Copy out every line of the records below word for word, keeping the same line breaks.

*AVAILABLE DATA*:
►

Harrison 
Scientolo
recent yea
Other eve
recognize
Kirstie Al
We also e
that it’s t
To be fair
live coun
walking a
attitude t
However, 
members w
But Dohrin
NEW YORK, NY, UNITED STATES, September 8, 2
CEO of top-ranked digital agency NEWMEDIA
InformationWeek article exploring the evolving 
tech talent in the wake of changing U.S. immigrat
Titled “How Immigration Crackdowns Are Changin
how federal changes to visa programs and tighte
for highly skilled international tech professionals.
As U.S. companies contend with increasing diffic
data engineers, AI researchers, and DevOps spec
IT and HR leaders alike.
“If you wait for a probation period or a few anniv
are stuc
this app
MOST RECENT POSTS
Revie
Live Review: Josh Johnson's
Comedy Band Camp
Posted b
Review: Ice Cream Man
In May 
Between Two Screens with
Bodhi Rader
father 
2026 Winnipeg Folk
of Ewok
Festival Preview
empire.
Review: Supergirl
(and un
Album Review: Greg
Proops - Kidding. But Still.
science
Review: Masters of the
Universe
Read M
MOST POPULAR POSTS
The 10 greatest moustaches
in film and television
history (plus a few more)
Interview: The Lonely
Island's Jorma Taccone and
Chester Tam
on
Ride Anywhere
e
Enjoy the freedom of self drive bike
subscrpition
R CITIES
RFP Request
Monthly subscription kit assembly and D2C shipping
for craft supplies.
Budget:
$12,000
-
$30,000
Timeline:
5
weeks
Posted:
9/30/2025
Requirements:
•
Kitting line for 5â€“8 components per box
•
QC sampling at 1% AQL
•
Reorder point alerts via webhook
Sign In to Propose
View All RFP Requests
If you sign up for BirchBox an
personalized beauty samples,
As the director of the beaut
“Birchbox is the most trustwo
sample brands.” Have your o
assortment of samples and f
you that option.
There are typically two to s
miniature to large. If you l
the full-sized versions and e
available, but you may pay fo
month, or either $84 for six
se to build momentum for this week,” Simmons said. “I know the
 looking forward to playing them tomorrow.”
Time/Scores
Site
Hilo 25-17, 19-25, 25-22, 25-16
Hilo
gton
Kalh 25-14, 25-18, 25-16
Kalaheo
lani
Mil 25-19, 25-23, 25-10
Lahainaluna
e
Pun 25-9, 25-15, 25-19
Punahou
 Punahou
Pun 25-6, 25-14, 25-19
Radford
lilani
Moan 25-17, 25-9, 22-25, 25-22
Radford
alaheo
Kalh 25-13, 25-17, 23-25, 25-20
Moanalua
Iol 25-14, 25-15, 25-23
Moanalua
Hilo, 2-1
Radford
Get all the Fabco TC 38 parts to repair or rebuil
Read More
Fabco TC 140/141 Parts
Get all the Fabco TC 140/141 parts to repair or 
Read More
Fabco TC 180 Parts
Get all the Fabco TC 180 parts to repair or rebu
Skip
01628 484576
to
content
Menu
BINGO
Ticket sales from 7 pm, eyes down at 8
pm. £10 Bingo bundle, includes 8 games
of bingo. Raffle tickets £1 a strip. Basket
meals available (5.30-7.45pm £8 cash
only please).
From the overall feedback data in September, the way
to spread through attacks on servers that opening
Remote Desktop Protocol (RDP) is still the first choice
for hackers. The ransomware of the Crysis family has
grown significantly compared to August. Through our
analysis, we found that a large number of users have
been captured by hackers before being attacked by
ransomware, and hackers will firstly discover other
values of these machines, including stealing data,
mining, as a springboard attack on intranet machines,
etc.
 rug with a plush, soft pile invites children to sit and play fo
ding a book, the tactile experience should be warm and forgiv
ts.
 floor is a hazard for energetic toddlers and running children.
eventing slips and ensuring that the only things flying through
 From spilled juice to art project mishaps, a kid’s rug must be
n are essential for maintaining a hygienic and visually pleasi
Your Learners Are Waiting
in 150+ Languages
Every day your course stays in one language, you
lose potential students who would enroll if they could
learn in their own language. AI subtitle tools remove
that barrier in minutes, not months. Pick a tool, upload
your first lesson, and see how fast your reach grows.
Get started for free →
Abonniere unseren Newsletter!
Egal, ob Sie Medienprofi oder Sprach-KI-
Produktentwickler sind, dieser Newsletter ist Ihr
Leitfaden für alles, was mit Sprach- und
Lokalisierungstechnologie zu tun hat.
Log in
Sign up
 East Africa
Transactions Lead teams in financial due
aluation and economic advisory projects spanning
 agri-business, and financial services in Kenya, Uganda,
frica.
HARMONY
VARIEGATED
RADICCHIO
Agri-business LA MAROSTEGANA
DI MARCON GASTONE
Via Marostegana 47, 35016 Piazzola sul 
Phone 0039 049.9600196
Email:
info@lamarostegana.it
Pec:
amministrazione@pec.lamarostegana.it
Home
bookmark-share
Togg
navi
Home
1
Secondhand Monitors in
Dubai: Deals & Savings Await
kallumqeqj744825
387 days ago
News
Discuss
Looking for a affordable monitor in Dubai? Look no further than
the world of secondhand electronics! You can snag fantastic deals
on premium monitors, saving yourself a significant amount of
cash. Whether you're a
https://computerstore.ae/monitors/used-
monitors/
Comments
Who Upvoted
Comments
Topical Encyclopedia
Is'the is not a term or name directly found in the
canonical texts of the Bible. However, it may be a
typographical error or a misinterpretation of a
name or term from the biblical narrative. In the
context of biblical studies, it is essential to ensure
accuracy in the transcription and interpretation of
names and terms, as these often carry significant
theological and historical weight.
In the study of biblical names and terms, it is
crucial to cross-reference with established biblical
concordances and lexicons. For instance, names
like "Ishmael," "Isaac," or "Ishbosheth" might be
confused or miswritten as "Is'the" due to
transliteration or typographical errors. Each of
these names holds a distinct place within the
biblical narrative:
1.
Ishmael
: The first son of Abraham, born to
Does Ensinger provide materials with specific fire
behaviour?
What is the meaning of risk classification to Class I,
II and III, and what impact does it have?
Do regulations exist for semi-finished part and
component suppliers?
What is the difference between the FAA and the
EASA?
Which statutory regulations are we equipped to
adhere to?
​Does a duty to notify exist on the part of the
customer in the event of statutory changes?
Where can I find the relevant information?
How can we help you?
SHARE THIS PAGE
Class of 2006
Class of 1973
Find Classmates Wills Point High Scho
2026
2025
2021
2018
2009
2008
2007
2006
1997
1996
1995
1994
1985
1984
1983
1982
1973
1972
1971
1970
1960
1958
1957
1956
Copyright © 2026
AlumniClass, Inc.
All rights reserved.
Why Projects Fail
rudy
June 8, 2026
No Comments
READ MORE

◄

*RESPONSE BELOW*:
Harrison 
Scientolo
recent yea
Other eve
recognize
Kirstie Al
We also e
that it’s t
To be fair
live coun
walking a
attitude t
However, 
members w
But Dohrin
NEW YORK, NY, UNITED STATES, September 8, 2
CEO of top-ranked digital agency NEWMEDIA
InformationWeek article exploring the evolving 
tech talent in the wake of changing U.S. immigrat
Titled “How Immigration Crackdowns Are Changin
how federal changes to visa programs and tighte
for highly skilled international tech professionals.
As U.S. companies contend with increasing diffic
data engineers, AI researchers, and DevOps spec
IT and HR leaders alike.
“If you wait for a probation period or a few anniv
are stuc
this app
MOST RECENT POSTS
Revie
Live Review: Josh Johnson's
Comedy Band Camp
Posted b
Review: Ice Cream Man
In May 
Between Two Screens with
Bodhi Rader
father 
2026 Winnipeg Folk
of Ewok
Festival Preview
empire.
Review: Supergirl
(and un
Album Review: Greg
Proops - Kidding. But Still.
science
Review: Masters of the
Universe
Read M
MOST POPULAR POSTS
The 10 greatest moustaches
in film and television
history (plus a few more)
Interview: The Lonely
Island's Jorma Taccone and
Chester Tam
on
Ride Anywhere
e
Enjoy the freedom of self drive bike
subscrpition
R CITIES
RFP Request
Monthly subscription kit assembly and D2C shipping
for craft supplies.
Budget:
$12,000
-
$30,000
Timeline:
5
weeks
Posted:
9/30/2025
Requirements:
•
Kitting line for 5â€“8 components per box
•
QC sampling at 1% AQL
•
Reorder point alerts via webhook
Sign In to Propose
View All RFP Requests
If you sign up for BirchBox an
personalized beauty samples,
As the director of the beaut
“Birchbox is the most trustwo
sample brands.” Have your o
assortment of samples and f
you that option.
There are typically two to s
miniature to large. If you l
the full-sized versions and e
available, but you may pay fo
month, or either $84 for six
se to build momentum for this week,” Simmons said. “I know the
 looking forward to playing them tomorrow.”
Time/Scores
Site
Hilo 25-17, 19-25, 25-22, 25-16
Hilo
gton
Kalh 25-14, 25-18, 25-16
Kalaheo
lani
Mil 25-19, 25-23, 25-10
Lahainaluna
e
Pun 25-9, 25-15, 25-19
Punahou
 Punahou
Pun 25-6, 25-14, 25-19
Radford
lilani
Moan 25-17, 25-9, 22-25, 25-22
Radford
alaheo
Kalh 25-13, 25-17, 23-25, 25-20
Moanalua
Iol 25-14, 25-15, 25-23
Moanalua
Hilo, 2-1
Radford
Get all the Fabco TC 38 parts to repair or rebuil
Read More
Fabco TC 140/141 Parts
Get all the Fabco TC 140/141 parts to repair or 
Read More
Fabco TC 180 Parts
Get all the Fabco TC 180 parts to repair or rebu
Skip
01628 484576
to
content
Menu
BINGO
Ticket sales from 7 pm, eyes down at 8
pm. £10 Bingo bundle, includes 8 games
of bingo. Raffle tickets £1 a strip. Basket
meals available (5.30-7.45pm £8 cash
only please).
From the overall feedback data in September, the way
to spread through attacks on servers that opening
Remote Desktop Protocol (RDP) is still the first choice
for hackers. The ransomware of the Crysis family has
grown significantly compared to August. Through our
analysis, we found that a large number of users have
been captured by hackers before being attacked by
ransomware, and hackers will firstly discover other
values of these machines, including stealing data,
mining, as a springboard attack on intranet machines,
etc.
 rug with a plush, soft pile invites children to sit and play fo
ding a book, the tactile experience should be warm and forgiv
ts.
 floor is a hazard for energetic toddlers and running children.
eventing slips and ensuring that the only things flying through
 From spilled juice to art project mishaps, a kid’s rug must be
n are essential for maintaining a hygienic and visually pleasi
Your Learners Are Waiting
in 150+ Languages
Every day your course stays in one language, you
lose potential students who would enroll if they could
learn in their own language. AI subtitle tools remove
that barrier in minutes, not months. Pick a tool, upload
your first lesson, and see how fast your reach grows.
Get started for free →
Abonniere unseren Newsletter!
Egal, ob Sie Medienprofi oder Sprach-KI-
Produktentwickler sind, dieser Newsletter ist Ihr
Leitfaden für alles, was mit Sprach- und
Lokalisierungstechnologie zu tun hat.
Log in
Sign up
 East Africa
Transactions Lead teams in financial due
aluation and economic advisory projects spanning
 agri-business, and financial services in Kenya, Uganda,
frica.
HARMONY
VARIEGATED
RADICCHIO
Agri-business LA MAROSTEGANA
DI MARCON GASTONE
Via Marostegana 47, 35016 Piazzola sul 
Phone 0039 049.9600196
Email:
info@lamarostegana.it
Pec:
amministrazione@pec.lamarostegana.it
Home
bookmark-share
Togg
navi
Home
1
Secondhand Monitors in
Dubai: Deals & Savings Await
kallumqeqj744825
387 days ago
News
Discuss
Looking for a affordable monitor in Dubai? Look no further than
the world of secondhand electronics! You can snag fantastic deals
on premium monitors, saving yourself a significant amount of
cash. Whether you're a
https://computerstore.ae/monitors/used-
monitors/
Comments
Who Upvoted
Comments
Topical Encyclopedia
Is'the is not a term or name directly found in the
canonical texts of the Bible. However, it may be a
typographical error or a misinterpretation of a
name or term from the biblical narrative. In the
context of biblical studies, it is essential to ensure
accuracy in the transcription and interpretation of
names and terms, as these often carry significant
theological and historical weight.
In the study of biblical names and terms, it is
crucial to cross-reference with established biblical
concordances and lexicons. For instance, names
like "Ishmael," "Isaac," or "Ishbosheth" might be
confused or miswritten as "Is'the" due to
transliteration or typographical errors. Each of
these names holds a distinct place within the
biblical narrative:
1.
Ishmael
: The first son of Abraham, born to
Does Ensinger provide materials with specific fire
behaviour?
What is the meaning of risk classification to Class I,
II and III, and what impact does it have?
Do regulations exist for semi-finished part and
component suppliers?
What is the difference between the FAA and the
EASA?
Which statutory regulations are we equipped to
adhere to?
​Does a duty to notify exist on the part of the
customer in the event of statutory changes?
Where can I find the relevant information?
How can we help you?
SHARE THIS PAGE
Class of 2006
Class of 1973
Find Classmates Wills Point High Scho
2026
2025
2021
2018
2009
2008
2007
2006
1997
1996
1995
1994
1985
1984
1983
1982
1973
1972
1971
1970
1960
1958
1957
1956
Copyright © 2026
AlumniClass, Inc.
All rights reserved.
Why Projects Fail
rudy
June 8, 2026
No Comments
READ MORE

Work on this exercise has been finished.